Ukraine’s forces captured two North Korean soldiers fighting alongside Russian troops in the Kursk region, Ukrainian President Volodymyr Zelenskyy said on Saturday.
The capture of the prisoners of war came soon after Kyiv began pushing a new offensive in Kursk, doubling down on its surprise cross-border raid last August, in which Kyiv’s forces overwhelmed Russian border guards and captured towns and villages in the Russian region.
Despite Russian President Vladimir Putin bringing in North Korean troops to fight back, Moscow’s forces have struggled to regain ground.
The two North Korean soldiers are wounded and are receiving “necessary medical assistance,” Zelenskyy said in a post on Telegram.
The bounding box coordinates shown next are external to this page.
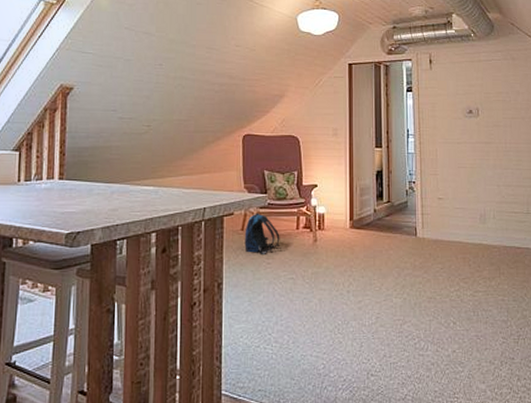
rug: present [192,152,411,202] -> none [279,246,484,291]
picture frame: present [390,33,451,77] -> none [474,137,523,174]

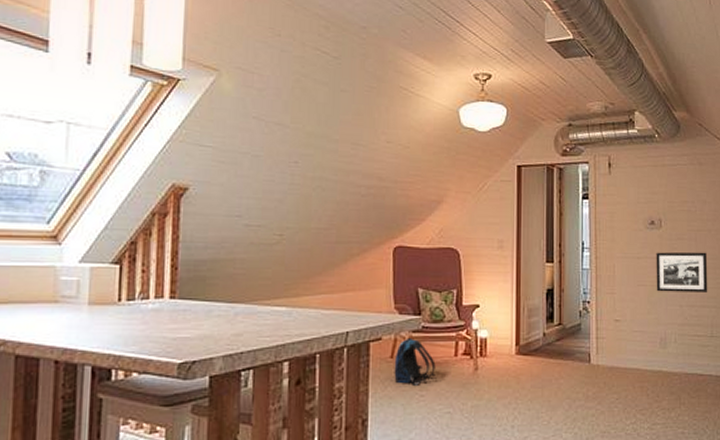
picture frame: none [474,137,523,174] -> present [656,252,708,292]

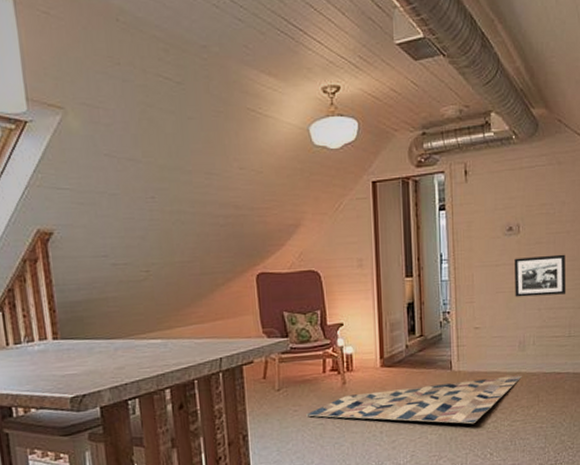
backpack: present [394,337,436,385] -> none [267,358,306,402]
rug: none [433,374,664,425] -> present [306,375,523,425]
The men are in the custody of the Security Service of Ukraine (SBU) in Kyiv, he said.
The SBU said the prisoners represent “irrefutable evidence of the participation of the DPRK in the Russian war against our state,” in a separate Telegram post.
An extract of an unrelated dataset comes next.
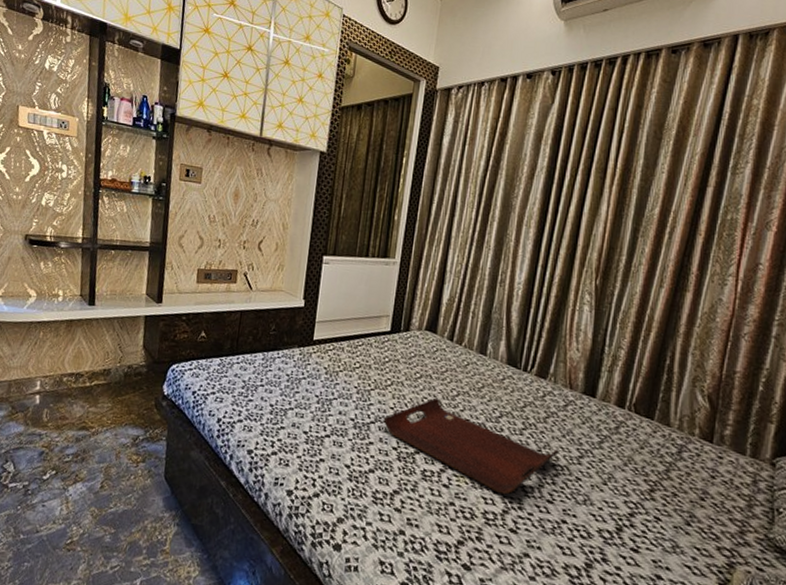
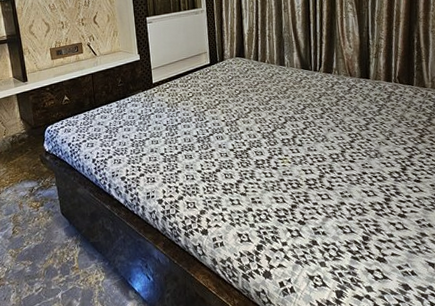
serving tray: present [383,397,559,495] -> none [218,105,351,165]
“The prisoners do not speak Ukrainian, English or Russian, so communication with them takes place through Korean translators in cooperation” with South Korean officials, the SBU said.
Zelenskyy said in his post that capturing the North Korean troops was not a simple operation. ‘This task was not an easy one: usually Russians and other North Korean soldiers finish off their wounded and do everything to ensure that no evidence of the participation of another state — North Korea — in the war against Ukraine is preserved,” he said.